Besides those three repressive regimes, the 10th annual Trafficking in Persons report released Monday listed Papua New Guinea, Kuwait, Sudan, Cuba, Mauritania, the Dominican Republic, Congo, Saudi Arabia, Eritrea and Zimbabwe as "Tier 3" countries that haven't shown effort to comply with minimum international standards.
The United States is included the first time because "we believe it is important to keep the spotlight on ourselves," Secretary of State Hillary Clinton said when introducing the report.

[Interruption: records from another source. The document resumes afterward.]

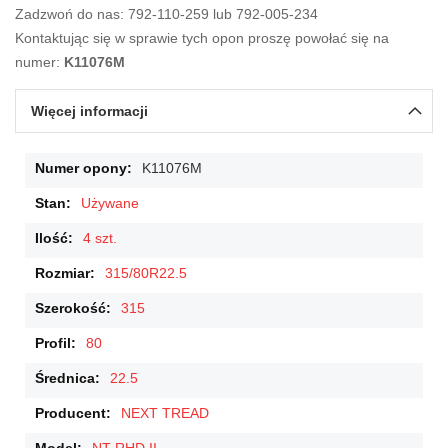
Zadzwoń do nas: 792-110-259 lub 792-005-234
Kontaktując się w sprawie tych opon proszę powołać się na
numer:
K11076M
Więcej informacji
Więcej
K11076M
informacji
Używane
4 szt.
315/80R22.5
315
80
22.5
NEXT TREAD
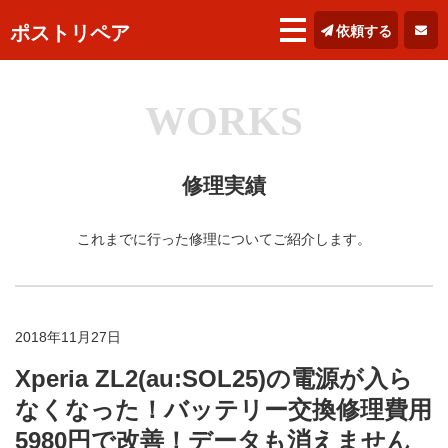
ポストリペア
依頼する
WORKS
修理実績
これまでに行った修理についてご紹介します。
2018年11月27日
Xperia ZL2(au:SOL25)の電源が入ら
なくなった！バッテリー交換修理費用
5980円で改善！データも消えません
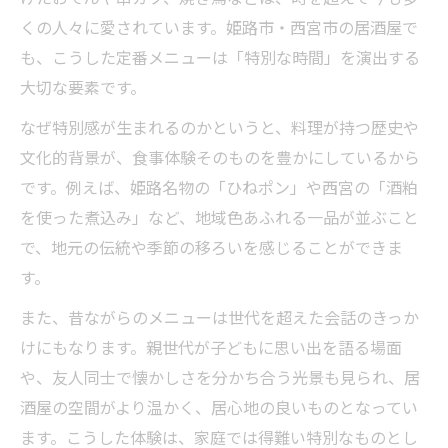
くの人々に愛されています。姫路市・西宮市の居酒屋で
も、こうした定番メニューは「特別な時間」を演出する
大切な要素です。
なぜ特別感が生まれるのかというと、料理が持つ歴史や
文化的背景が、食事体験そのものを豊かにしているから
です。例えば、姫路名物の「ひねポン」や西宮の「酒粕
を使った煮込み」など、地域色あふれる一品が並ぶこと
で、地元の伝統や季節の移ろいを感じることができま
す。
また、昔ながらのメニューは世代を超えた会話のきっか
けにもなります。親世代が子どもに思い出を語る場面
や、友人同士で懐かしさを分かち合う光景も見られ、居
酒屋の空間がより温かく、居心地の良いものとなってい
ます。こうした体験は、家庭では得難い特別なものとし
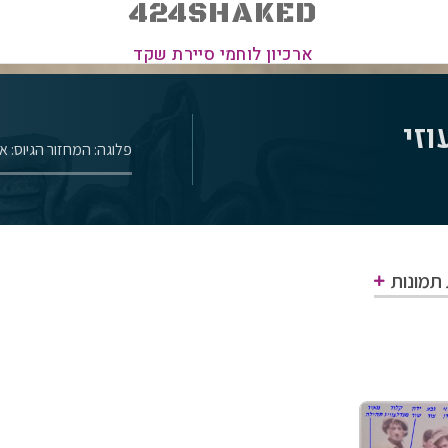
424SHAKED
ארכיון לוחמי סיירת שקד
וזי
פלוגה: ה
מחזור הגיוס: אוגו
 תמונות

The United States is listed as a "Tier 1" country -- along with 20-plus other countries -- meaning it complies with minimum standards. "Tier 2" countries aren't fully compliant but are working to improve.

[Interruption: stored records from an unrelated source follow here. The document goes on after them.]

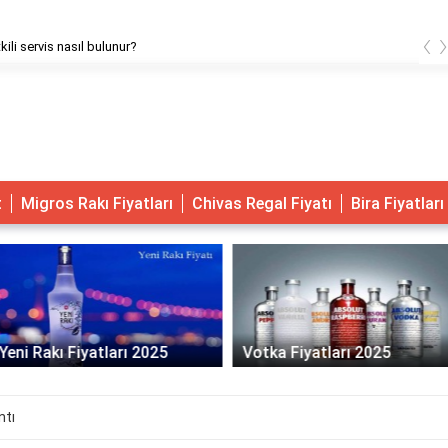
‹
kili servis nasıl bulunur?
t
Migros Rakı Fiyatları
Chivas Regal Fiyatı
Bira Fiyatları
Yeni Rakı Fiyatları 2025
Votka Fiyatları 2025
ntı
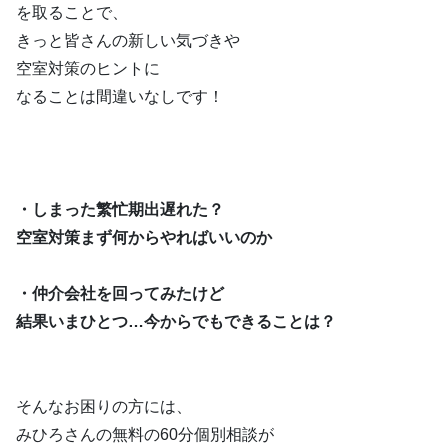
を取ることで、
きっと皆さんの新しい気づきや
空室対策のヒントに
なることは間違いなしです！
・しまった繁忙期出遅れた？
空室対策まず何からやればいいのか
・仲介会社を回ってみたけど
結果いまひとつ…今からでもできることは？
そんなお困りの方には、
みひろさんの無料の60分個別相談が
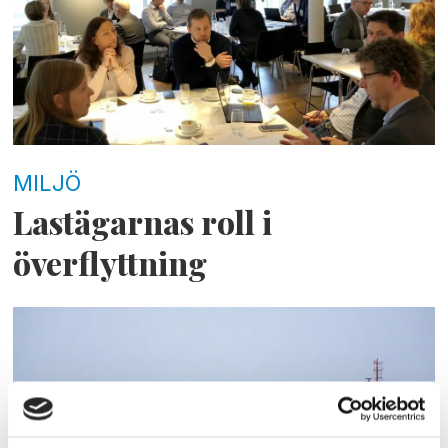
MILJÖ
Lastägarnas roll i
överflyttning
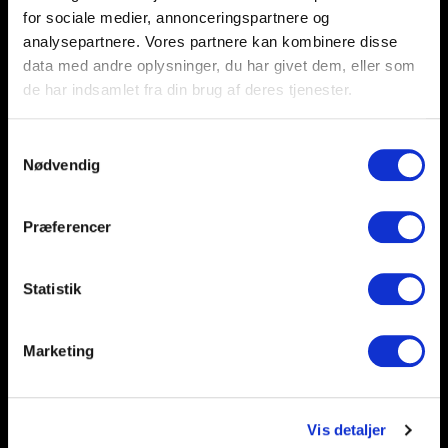
for sociale medier, annonceringspartnere og
analysepartnere. Vores partnere kan kombinere disse
data med andre oplysninger, du har givet dem, eller som
de har indsamlet fra din brug af deres tjenester.
Samtykkevalg
Nødvendig
BSH HENTER DET NORSKE
Præferencer
STORTALENT CILJAN SAGOSEN
31/07/2026
Statistik
Marketing
Vis detaljer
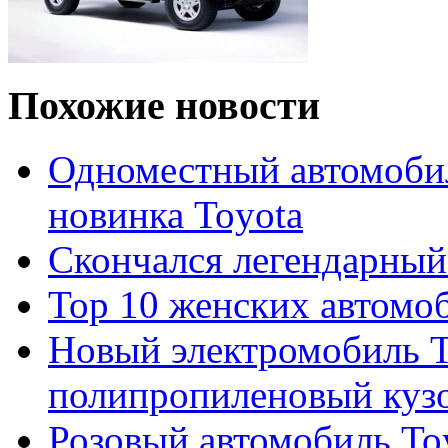
Похожие новости
Одноместный автомобил
новинка Toyota
Скончался легендарный
Top 10 женских автомо
Новый электромобиль Т
полипропиленовый куз
Розовый автомобиль Toy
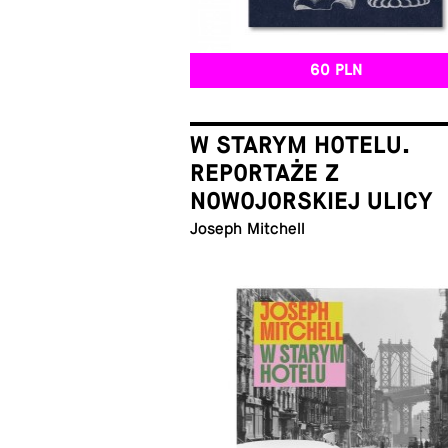
60 PLN
W STARYM HOTELU.
REPORTAŻE Z
NOWOJORSKIEJ ULICY
Joseph Mitchell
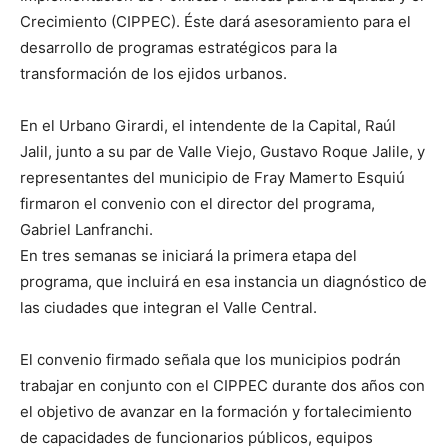
Crecimiento (CIPPEC). Éste dará asesoramiento para el
desarrollo de programas estratégicos para la
transformación de los ejidos urbanos.
En el Urbano Girardi, el intendente de la Capital, Raúl
Jalil, junto a su par de Valle Viejo, Gustavo Roque Jalile, y
representantes del municipio de Fray Mamerto Esquiú
firmaron el convenio con el director del programa,
Gabriel Lanfranchi.
En tres semanas se iniciará la primera etapa del
programa, que incluirá en esa instancia un diagnóstico de
las ciudades que integran el Valle Central.
El convenio firmado señala que los municipios podrán
trabajar en conjunto con el CIPPEC durante dos años con
el objetivo de avanzar en la formación y fortalecimiento
de capacidades de funcionarios públicos, equipos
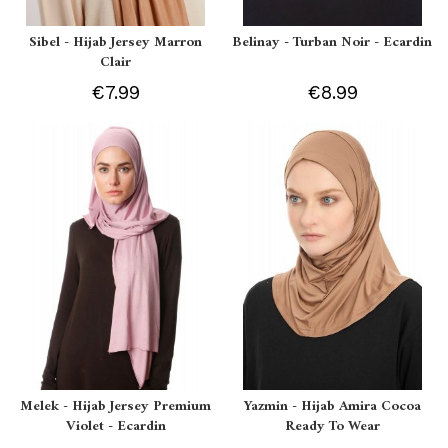
Sibel - Hijab Jersey Marron
Belinay - Turban Noir - Ecardin
Clair
€7.99
€8.99
Melek - Hijab Jersey Premium
Yazmin - Hijab Amira Cocoa
Violet - Ecardin
Ready To Wear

Behind statistics of the report, Clinton said, "are the struggles of real human beings, the tears of families who may never see their children again, the despair and indignity of those suffering under the worst forms of exploitation."
The report provides assessments and recommendations for 177 countries, she said.
"All of us have a responsibility to bring this practice to an end," Clinton said. "Survivors must be supported and their families aided and comforted, but we cannot turn our responsibility for doing that over to non-governmental organizations or the faith community."
Key numbers from the 2010 report for the year 2009 include:
-- 12.3 million adults and children are in forced labor, bonded labor and forced prostitution worldwide, and 56 percent are women and girls.
-- Human traffickers collect $32 billion annually.
-- The 49,105 victims of trafficking worldwide is a 59 percent increase over 2008, the last reporting year.
The report said 23 countries' rankings were upgraded in the 2010 report while 19 countries were downgraded in their rankings.
The report also said 4,166 prosecutions in 2009 were successful, but 62 countries still haven't convicted a human trafficker and 104 countries don't have laws, policies or regulations to prevent victims from being deported.